How to Carry a Toddler Without Hurting the Kid or Yourself
From baby to toddler, it will help to have the proper carrying equipment and a strong core to protect parents from kid-carrying related injuries.
Sometimes a kid will hustle through a store or park with the confidence and stamina of a marathoner. Then, suddenly, they’ll demand to be picked up, because they just can’t or have come down with rigor mortis or haven’t eaten for fifteen minutes. The utterance of “uppy,” means a parent is sentenced to a seeming eternity of carrying a kid around. Happily, lugging that kind of dead weight around can help cut some flab out of a dad bod. And as a child grows in size, it could even result in some “dad strength.” But, make no mistake, carrying a kid the wrong way can cause some serious, long-term issues for both the kid — dropped kids happen — and the adult, who can win up suffering from chronic back pain, aching shoulders, or bad hips.
Luckily, there’s a humming industry in making durable, transportable, ergonomically designed carrier backpacks. That’s important because gearing up with a solid pack can be a tool in preventing a lifetime of searing back pain directly associated with carrying a child.
“Don’t assume your kid is gonna walk. Prepare,” says Dr. Sabrina Strickland, an orthopedic surgeon at New York’s Hospital for Special Surgery. “Bring the backpack. Bring the stroller so you’re not going to just carry your child for an hour and a half. It’s not good for you. You would never take a 25- or 30-pound dumbbell and rest it on your hip for that long.”
But having a kid carrier, backpack style, doesn’t necessarily mean a guy’s gonna use it right. Particularly if they’re not fond of using the instruction manual. And Strickland stresses that it’s necessary to distribute the weight of a kid correctly in order to keep a body in good alignment and balance.
“We tell school-aged kids to wear a backpack and use both straps, because it can cause back pain and sometimes worsen scoliosis if you’re constantly pulling one shoulder down,” Strickland says. “It’s the same thing when you’re carrying a kid: You want to distribute the weight as much as possible.”
Still, it’s impossible to go everywhere with a backpack or stroller just in case a kid decides to stop walking. It’s even more impractical for parents to constantly wear the appropriate gear around the house. That’s where much of the long-term problems can occur. More often than not, parents are carrying their kids around on their side while multitasking — washing dishes, vacuuming, and other daily chores can become back-breakers when paired with a kid’s weight. It becomes even more damaging if the habituation causes a parent to carry the kid on one side of the body at all times.
How to Carry a Baby or Toddler Without Injury
- Like any good Boy Scout, parents should be prepared with a stroller or baby carrier, because the best way to minimize carrying related injuries is to not carry them at all.
- Follow the instructions on wearable baby carriers to ensure the kid is safe and their weight is distributed on the body correctly.
- Consciously switch sides when carrying a baby on the hip to make sure that your body is balanced.
- A short, simple core exercise routine for 15 minutes every-other-day will help protect from injuries and increase strength.
That all plays into Strickland’s most essential parental advice: When holding a child, parents need to make an effort to switch arms in order to maintain balance and healthy skeletal systems.
“I hear from parents that they always carry their baby on the right, or always on the left.
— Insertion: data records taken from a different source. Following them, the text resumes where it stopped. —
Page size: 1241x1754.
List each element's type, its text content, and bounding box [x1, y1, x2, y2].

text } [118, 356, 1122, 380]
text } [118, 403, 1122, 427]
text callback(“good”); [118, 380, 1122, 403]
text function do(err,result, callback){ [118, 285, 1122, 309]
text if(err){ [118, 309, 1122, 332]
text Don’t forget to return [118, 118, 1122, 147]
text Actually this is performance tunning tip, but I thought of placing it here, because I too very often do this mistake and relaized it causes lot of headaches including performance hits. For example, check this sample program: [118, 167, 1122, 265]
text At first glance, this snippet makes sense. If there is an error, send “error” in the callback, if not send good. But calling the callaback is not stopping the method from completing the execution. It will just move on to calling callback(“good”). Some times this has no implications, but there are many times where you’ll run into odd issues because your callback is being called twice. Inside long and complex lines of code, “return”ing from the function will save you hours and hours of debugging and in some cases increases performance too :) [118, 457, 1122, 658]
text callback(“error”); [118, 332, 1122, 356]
That’s not smart. You really need to alternate and carry the baby on both sides. It sounds so obvious but you’ve got to consciously do it,” says Strickland.
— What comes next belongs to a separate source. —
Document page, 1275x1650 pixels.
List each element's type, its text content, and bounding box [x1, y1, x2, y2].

Core strength is another often-overlooked tool that helps parents carry children for long periods. Strickland concedes that it can be difficult for parents to find time to work out, but notes that some good core exercises are crucial. “You can lie on the floor with your kid around you. You don’t have to run to the gym and do a spin class. You can do 5-10 minutes, every-other-day, of some basic core strengthening,” she stresses. “Whether it’s planks or setups or some bridges, there are lots of different workouts. All of us should have good core strength to support our spines, but especially for holding a baby.”
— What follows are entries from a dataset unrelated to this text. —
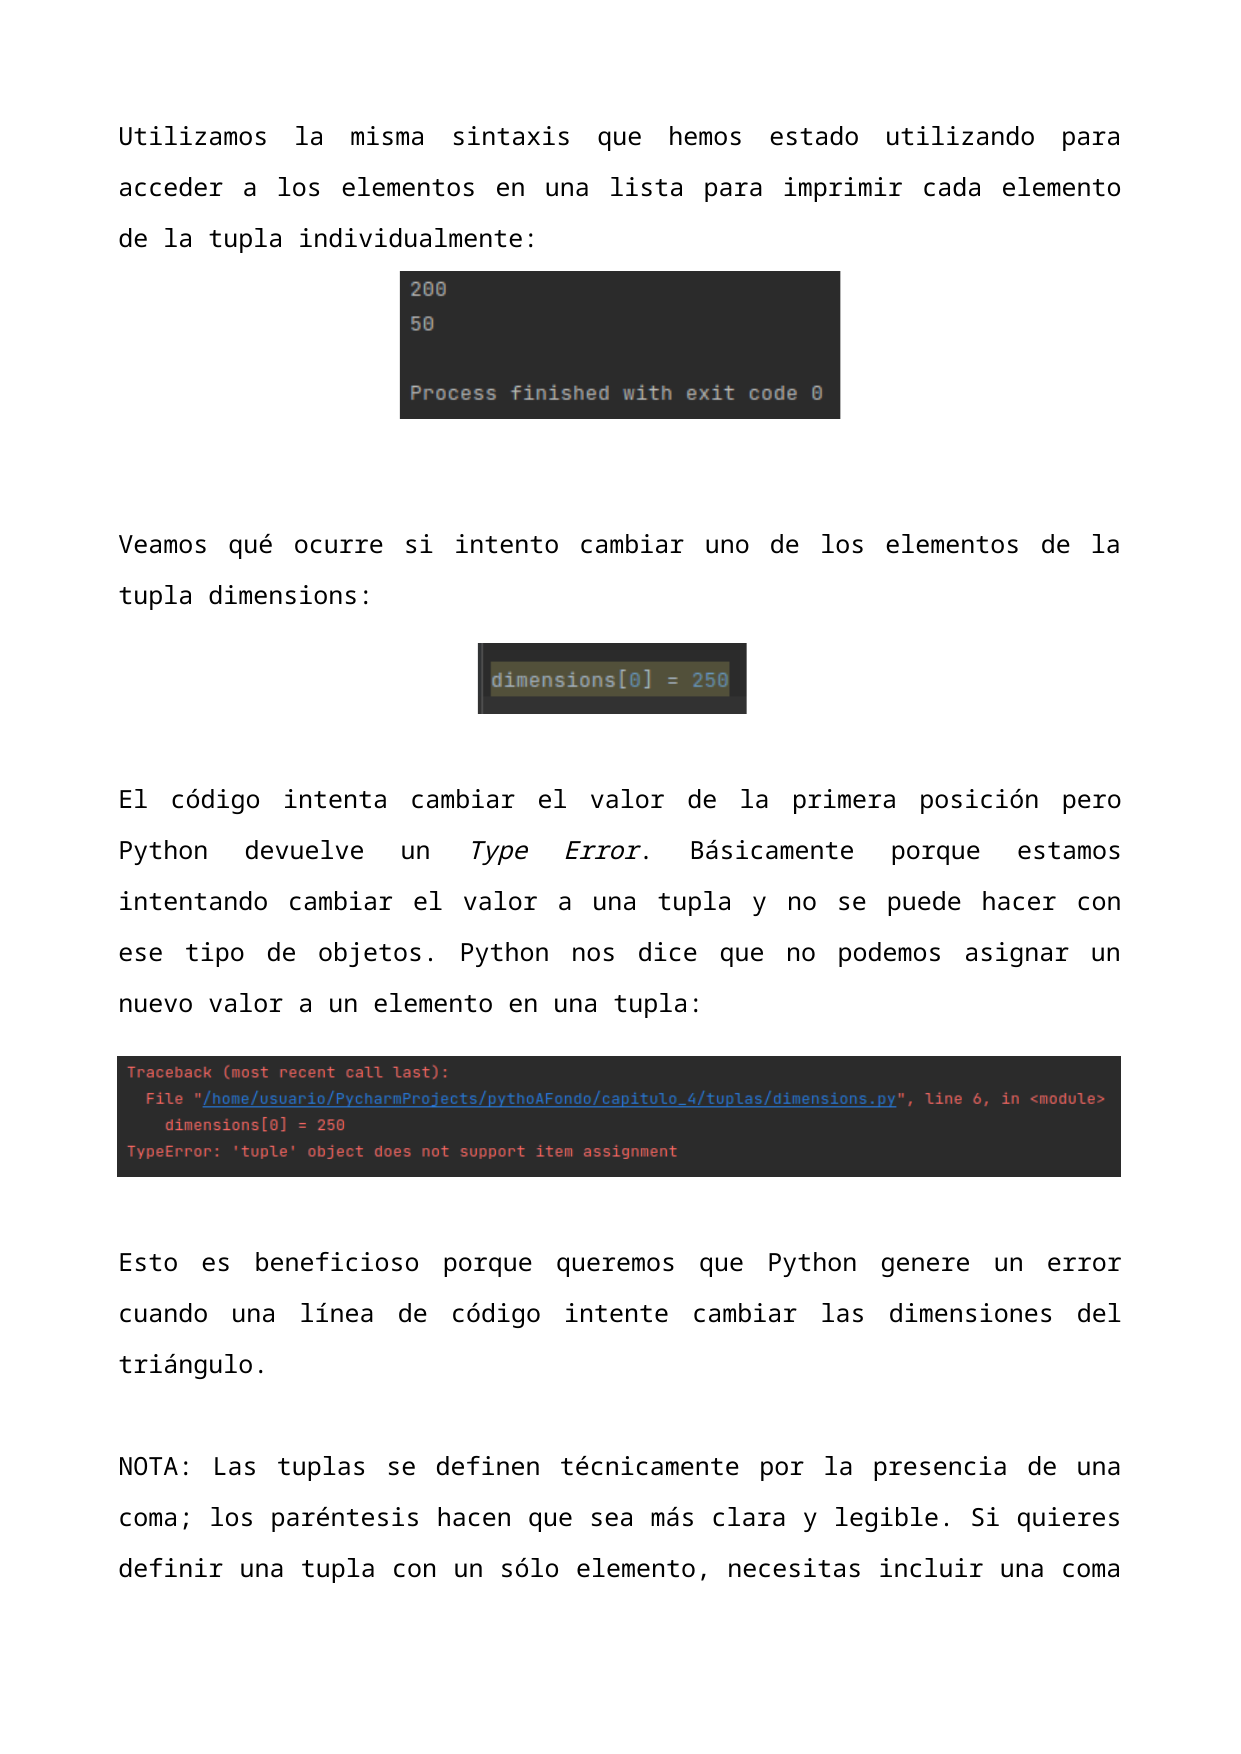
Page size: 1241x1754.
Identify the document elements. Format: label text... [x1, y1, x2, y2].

text Esto es beneficioso porque queremos que Python genere un error cuando una línea de código intente cambiar las dimensiones del triángulo. [118, 1244, 1122, 1381]
picture [117, 1056, 1121, 1177]
picture [477, 643, 747, 714]
text Utilizamos la misma sintaxis que hemos estado utilizando para acceder a los elementos en una lista para imprimir cada elemento de la tupla individualmente: [118, 118, 1122, 254]
text NOTA: Las tuplas se definen técnicamente por la presencia de una coma; los paréntesis hacen que sea más clara y legible. Si quieres definir una tupla con un sólo elemento, necesitas incluir una coma [118, 1449, 1122, 1585]
picture [399, 271, 841, 419]
text El código intenta cambiar el valor de la primera posición pero Python devuelve un Type Error. Básicamente porque estamos intentando cambiar el valor a una tupla y no se puede hacer con ese tipo de objetos. Python nos dice que no podemos asignar un nuevo valor a un elemento en una tupla: [118, 782, 1122, 1020]
text Veamos qué ocurre si intento cambiar uno de los elementos de la tupla dimensions: [118, 526, 1122, 612]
Once a baby becomes a toddler and grows out of the Bjorn, a parent can carry them around without really worrying about whether the method is going to impact the child. Over the shoulder, piggyback, fireman’s carry — if it works for the parent should be fine for the child, provided the parent switches the positioning often enough to minimize damage to their own body.
“Don’t worry about the baby or toddler. Worry about your ability to do what you want to do,” says Strickland. “If you end up having a shoulder problem because you’ve been carrying the baby on one side and now you’re having pain just carrying them, it becomes a big deal.”